- EXCERPT PROVIDED -
Condition being studied is a rare disease

E.2 Objective of the trial

E.2.1

Main objective of the trial

To assess the optimal dose of udenafil tablets for treatment of portal hypertension in patients with liver cirrhosis.

Dosisfindung der optimalen Dosierung von Udenafil zur Behandlung von Pfortaderhochdruck bei Patienten mit Leberzirrhose

E.2.2

Secondary objectives of the trial

To assess the safety and tolerability of a dose range of udenafil 12.5 to 100 mg/day administered for portal hypertension in patients with liver cirrhosis.

Untersuchung der Sicherheit und Verträglichkeit der Dosierungen von 12.5 bis 100 mg / täglich bei Patienten mit Leberzirrhose

E.2.3

Trial contains a sub-study

E.3

Principal inclusion criteria

1. Signed informed consent.
2. Man or woman between 18 and 70 years of age.
3. Compensated liver cirrhosis as proven by clinical findings, laboratory tests, and ultrasound.
4. Liver cirrhosis as proven by histology (histology within 5 years prior to Baseline visit) or FibroScan (facultative) or by unequivocal clinical, radiological and laboratory signs.
5. Clinically significant portal hypertension defined as HVPG ≥ 12 mm Hg.
6. Low risk of bleeding characterized by no or small (< 5 mm in diameter) oesophageal varices proven by endoscopy (previous full variceal banding ligation or obliterative sclerotherapy as primary or secondary prophylaxis for variceal haemorrhage allowed).
7. Women of child-bearing potential have to apply double barrier methods of contraception (e.g. oral contraception with condom). The investigator is responsible for determining whether the patient has adequate birth control for study participation.

Einschlusskriterien:
1. Unterschriebene Einverständniserklärung.
2. Mann oder Frau, zwischen 18 und 70 Jahren alt.
3. Kompensierte Leberzirrhose, bestätigt durch klinischen Befund, Labortests und Ultraschalluntersuchungen.
4. Leberzirrhose bestätigt durch histologische Daten (histologische Untersuchung innerhalb von 5 Jahren vor Baseline) oder FibroScan (fakultativ) oder durch eindeutige klinische, radiologische und Laborbefunde.
5. Klinisch signifikante portale Hypertension mit einem HVPG ≥ 12 mm Hg.
6. Endoskopisch belegtes geringes Blutungsrisiko durch keine oder nur kleine (< 5 mm im Durchmesser) Oesophagusvarizen (Vorherige Varizenligatur oder obliterative Sklerosierungstherapie als primäre oder sekundäre Prophylaxe gegen Varizenblutungen sind erlaubt).

- SOURCE MATERIAL -
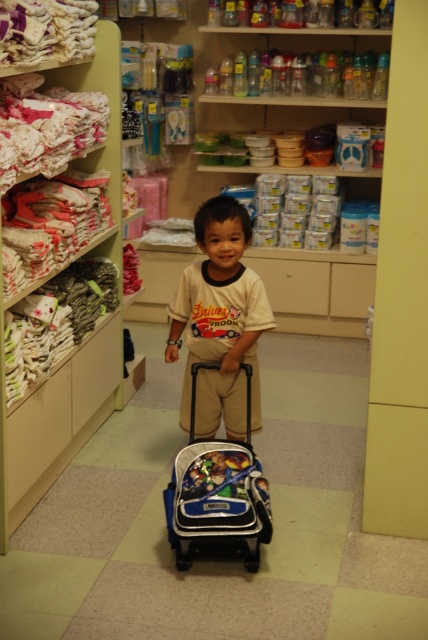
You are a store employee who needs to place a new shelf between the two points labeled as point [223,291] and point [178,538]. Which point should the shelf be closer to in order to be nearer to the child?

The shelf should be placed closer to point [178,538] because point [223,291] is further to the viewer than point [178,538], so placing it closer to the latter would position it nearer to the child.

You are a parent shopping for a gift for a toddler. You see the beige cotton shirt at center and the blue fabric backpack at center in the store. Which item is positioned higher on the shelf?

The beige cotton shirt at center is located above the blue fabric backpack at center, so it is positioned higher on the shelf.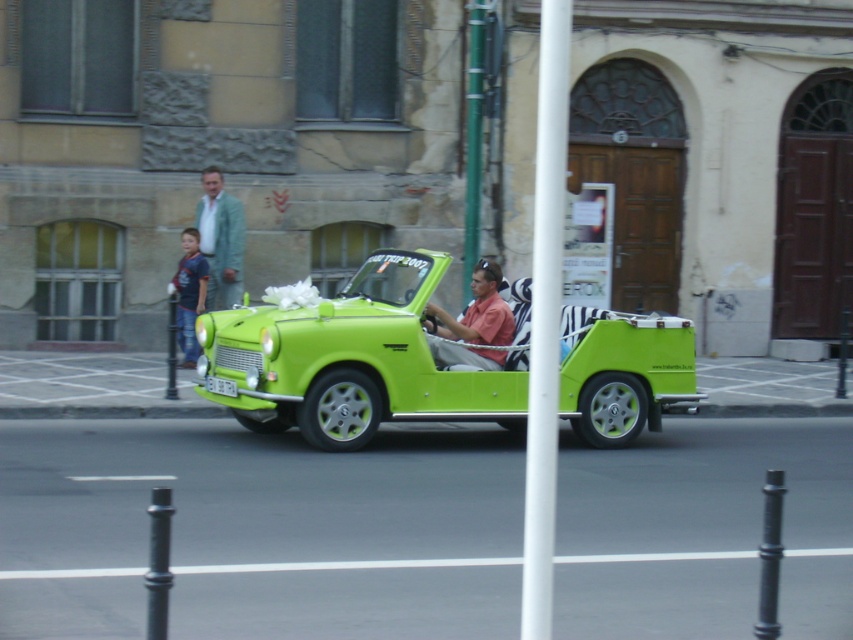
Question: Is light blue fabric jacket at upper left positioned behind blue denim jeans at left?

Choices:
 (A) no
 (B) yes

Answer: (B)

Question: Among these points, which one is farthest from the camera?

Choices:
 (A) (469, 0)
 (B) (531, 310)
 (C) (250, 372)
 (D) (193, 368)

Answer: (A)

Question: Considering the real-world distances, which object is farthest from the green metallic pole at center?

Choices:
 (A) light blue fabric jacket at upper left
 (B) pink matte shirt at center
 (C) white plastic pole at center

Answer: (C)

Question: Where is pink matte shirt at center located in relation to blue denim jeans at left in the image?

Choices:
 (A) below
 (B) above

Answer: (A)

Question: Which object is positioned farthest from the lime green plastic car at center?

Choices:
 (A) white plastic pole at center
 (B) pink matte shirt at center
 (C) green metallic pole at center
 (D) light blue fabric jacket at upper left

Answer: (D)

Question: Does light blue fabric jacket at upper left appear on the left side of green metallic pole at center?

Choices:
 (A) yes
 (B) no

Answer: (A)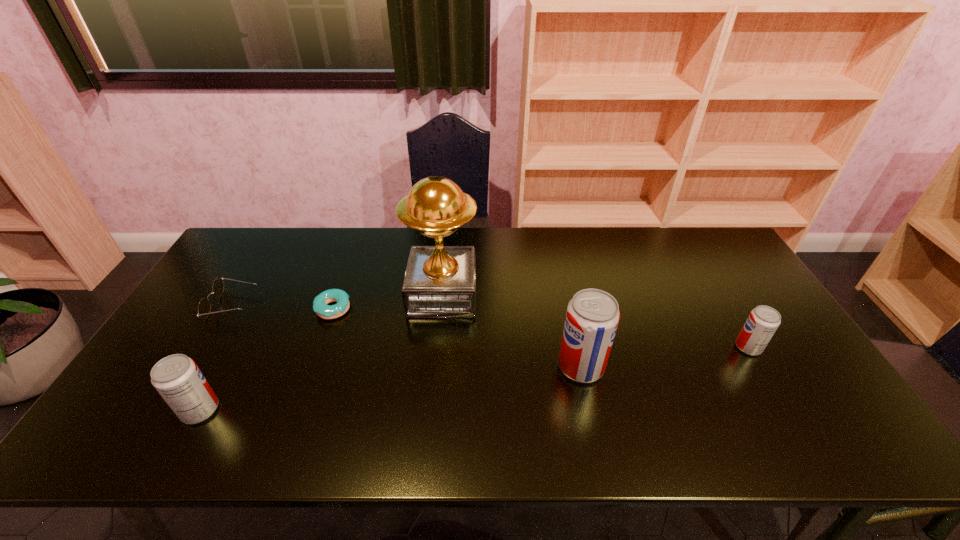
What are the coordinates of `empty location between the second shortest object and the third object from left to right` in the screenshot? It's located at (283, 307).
* * *
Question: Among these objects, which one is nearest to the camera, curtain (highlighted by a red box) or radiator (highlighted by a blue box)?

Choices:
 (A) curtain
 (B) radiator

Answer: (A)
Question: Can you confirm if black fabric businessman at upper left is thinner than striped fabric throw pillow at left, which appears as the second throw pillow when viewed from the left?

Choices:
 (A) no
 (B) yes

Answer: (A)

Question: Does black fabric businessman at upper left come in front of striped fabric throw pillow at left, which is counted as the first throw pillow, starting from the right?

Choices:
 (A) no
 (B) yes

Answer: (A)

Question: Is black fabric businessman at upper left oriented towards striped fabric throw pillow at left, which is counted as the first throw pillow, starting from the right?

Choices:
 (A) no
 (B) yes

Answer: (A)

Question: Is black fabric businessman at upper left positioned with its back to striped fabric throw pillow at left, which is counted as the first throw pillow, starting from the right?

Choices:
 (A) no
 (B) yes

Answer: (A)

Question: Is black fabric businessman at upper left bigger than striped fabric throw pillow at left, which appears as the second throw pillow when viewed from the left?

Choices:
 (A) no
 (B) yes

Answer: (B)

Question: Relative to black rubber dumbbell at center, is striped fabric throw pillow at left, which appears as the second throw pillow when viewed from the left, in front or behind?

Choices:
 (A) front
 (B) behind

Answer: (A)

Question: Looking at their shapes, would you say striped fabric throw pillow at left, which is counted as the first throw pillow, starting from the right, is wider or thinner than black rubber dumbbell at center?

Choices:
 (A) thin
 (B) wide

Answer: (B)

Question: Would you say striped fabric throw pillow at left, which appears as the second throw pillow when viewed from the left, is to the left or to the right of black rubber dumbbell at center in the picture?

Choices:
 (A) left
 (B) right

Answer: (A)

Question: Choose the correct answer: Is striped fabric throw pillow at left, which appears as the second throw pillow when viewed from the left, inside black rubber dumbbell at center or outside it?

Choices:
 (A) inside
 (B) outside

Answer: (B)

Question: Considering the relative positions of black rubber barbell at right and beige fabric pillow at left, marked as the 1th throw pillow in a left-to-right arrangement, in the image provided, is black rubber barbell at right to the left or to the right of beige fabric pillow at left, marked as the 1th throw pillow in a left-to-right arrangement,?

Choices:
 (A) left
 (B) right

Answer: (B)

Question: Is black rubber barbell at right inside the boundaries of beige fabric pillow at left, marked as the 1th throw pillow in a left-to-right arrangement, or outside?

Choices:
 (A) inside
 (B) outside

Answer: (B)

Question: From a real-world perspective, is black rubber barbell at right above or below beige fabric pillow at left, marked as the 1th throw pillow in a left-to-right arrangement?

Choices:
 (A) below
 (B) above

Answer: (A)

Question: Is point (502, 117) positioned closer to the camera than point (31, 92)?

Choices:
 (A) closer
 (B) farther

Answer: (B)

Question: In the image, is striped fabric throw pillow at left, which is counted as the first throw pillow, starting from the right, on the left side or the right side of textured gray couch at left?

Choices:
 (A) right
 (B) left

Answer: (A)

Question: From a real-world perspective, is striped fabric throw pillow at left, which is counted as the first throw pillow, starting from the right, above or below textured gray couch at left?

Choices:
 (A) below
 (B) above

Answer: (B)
...
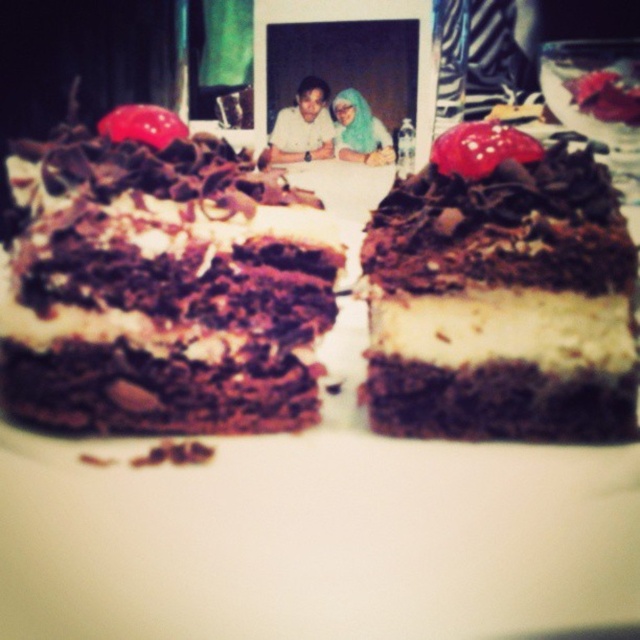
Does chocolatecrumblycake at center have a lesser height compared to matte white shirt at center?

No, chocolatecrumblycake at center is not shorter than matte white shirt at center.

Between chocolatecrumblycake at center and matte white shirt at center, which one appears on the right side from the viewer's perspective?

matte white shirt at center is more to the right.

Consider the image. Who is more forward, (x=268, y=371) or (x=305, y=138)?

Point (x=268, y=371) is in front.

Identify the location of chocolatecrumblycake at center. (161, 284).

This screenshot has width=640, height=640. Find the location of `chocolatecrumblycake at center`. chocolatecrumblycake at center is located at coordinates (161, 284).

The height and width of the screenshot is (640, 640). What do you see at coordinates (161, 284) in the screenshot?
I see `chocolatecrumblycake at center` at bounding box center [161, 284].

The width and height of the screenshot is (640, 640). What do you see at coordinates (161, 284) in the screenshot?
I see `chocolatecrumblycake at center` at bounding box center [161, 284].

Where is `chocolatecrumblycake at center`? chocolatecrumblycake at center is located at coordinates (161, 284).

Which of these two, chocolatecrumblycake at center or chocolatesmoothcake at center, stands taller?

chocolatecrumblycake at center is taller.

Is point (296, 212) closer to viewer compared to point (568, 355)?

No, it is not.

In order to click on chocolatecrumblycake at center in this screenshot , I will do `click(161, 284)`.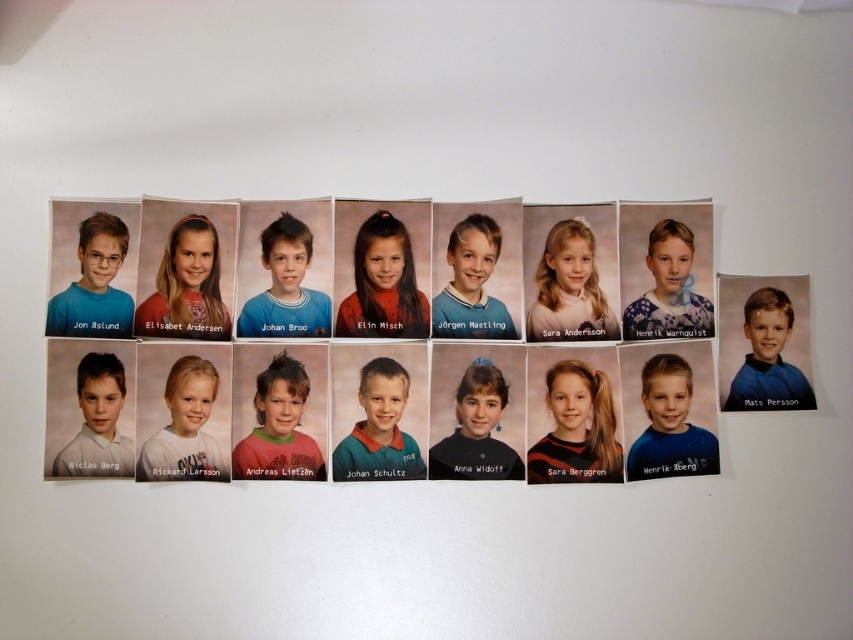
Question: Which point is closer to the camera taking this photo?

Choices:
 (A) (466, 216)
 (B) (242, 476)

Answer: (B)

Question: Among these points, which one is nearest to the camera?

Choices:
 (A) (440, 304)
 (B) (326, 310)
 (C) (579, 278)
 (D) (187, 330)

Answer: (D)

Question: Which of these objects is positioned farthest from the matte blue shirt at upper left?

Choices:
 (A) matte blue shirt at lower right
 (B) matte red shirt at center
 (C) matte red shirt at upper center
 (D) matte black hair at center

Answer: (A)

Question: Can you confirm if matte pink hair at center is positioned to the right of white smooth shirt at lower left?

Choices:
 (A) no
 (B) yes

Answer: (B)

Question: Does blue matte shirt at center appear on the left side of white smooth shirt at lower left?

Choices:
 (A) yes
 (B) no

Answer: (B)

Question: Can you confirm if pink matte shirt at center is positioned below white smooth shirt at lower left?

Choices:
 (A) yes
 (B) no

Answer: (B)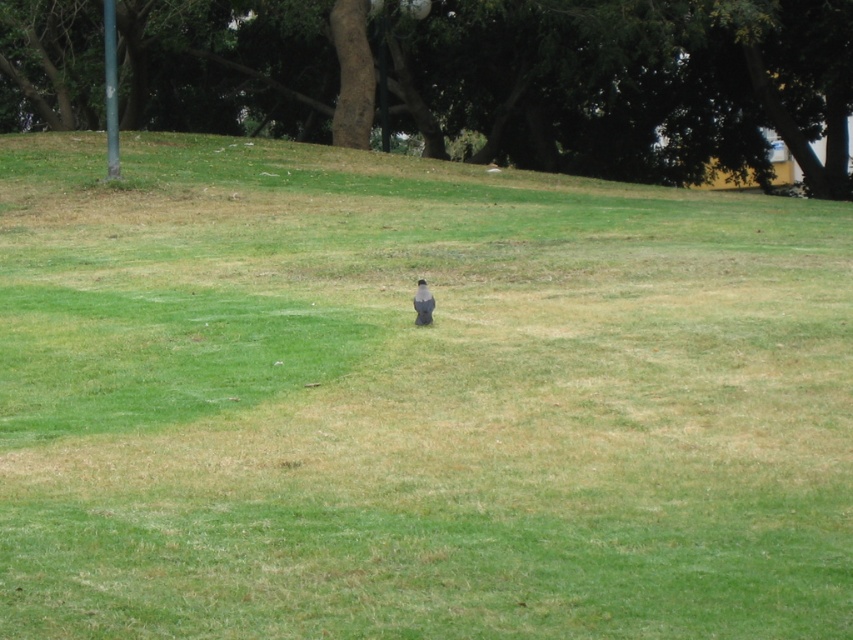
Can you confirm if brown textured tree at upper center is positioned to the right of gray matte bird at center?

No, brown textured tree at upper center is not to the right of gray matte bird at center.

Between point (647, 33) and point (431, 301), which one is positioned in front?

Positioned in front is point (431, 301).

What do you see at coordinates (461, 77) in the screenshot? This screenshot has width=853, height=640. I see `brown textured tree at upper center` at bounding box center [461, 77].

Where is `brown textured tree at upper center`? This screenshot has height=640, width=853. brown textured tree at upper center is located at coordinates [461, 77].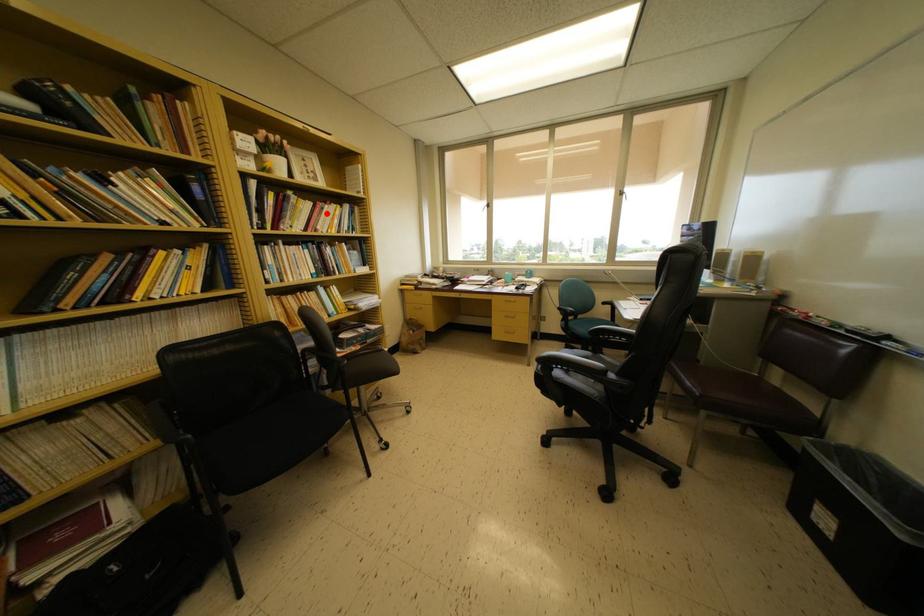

- QUESTIONS TO ANSWER -
a) Please answer these about the udenafil trial excerpt, one line each:
(i) What daily dose range of udenafil does the secondary objective cover?
(ii) What HVPG value defines clinically significant portal hypertension?
(iii) Between what ages must a patient be to qualify?
b) Carry the udenafil trial excerpt on from its last line.

- ACTIVITY ANSWERS -
a)
(i) 12.5 to 100 mg/day
(ii) HVPG ≥ 12 mm Hg
(iii) Between 18 and 70 years of age

b)
7. Gebärfähige Frauen müssen die doppelte Barrieremethode anwenden (z.B. orale Kontrazeption zusammen mit Kondom) oder eine äußerst effektive Methode zur Empfängnisverhütung (d.h. mit einer Schwangerschaftsrate von weniger als 1 % pro Jahr bei korrekter Anwendung), z.B. Implantate, Injektionen, kombinierte orale Kontrazeption, einige Intrauterinpessare (IUPs), die Patientin ist sexuell abstinent oder führt eine monogame Beziehung zu einem vasektomierten Partner. Ob die praktizierte Methode zur Empfängnisverhütung im Rahmen der Studienteilnahme ausreichend ist, liegt im Ermessen des Prüfarztes.

E.4

Principal exclusion criteria

1. Child-Pugh C.
2. Existing transjugular intrahepatic portosystemic shunt (TIPS) or surgical shunt.
3. Splenic or portal vein thrombosis by Doppler ultrasonography, magnetic resonance imaging.
4. Gastric/duodenal varices with bleeding stigmata (red colour sign or clot) or gastric/duodenal varices with history of bleeding.
5. Large oesophageal varices (≥ 5 mm in diameter).
6. Alcoholic hepatitis.
7. Hepatic encephalopathy ≥ stage 2.
8. Ascites present at Baseline visit.
9. Total Bilirubin > 3 mg/dl.
10. Bleeding disorder, INR > 2.
11. Active peptic ulceration.
12. Positive HIV serology
13. Anatomical deformation of the penis or penile implants.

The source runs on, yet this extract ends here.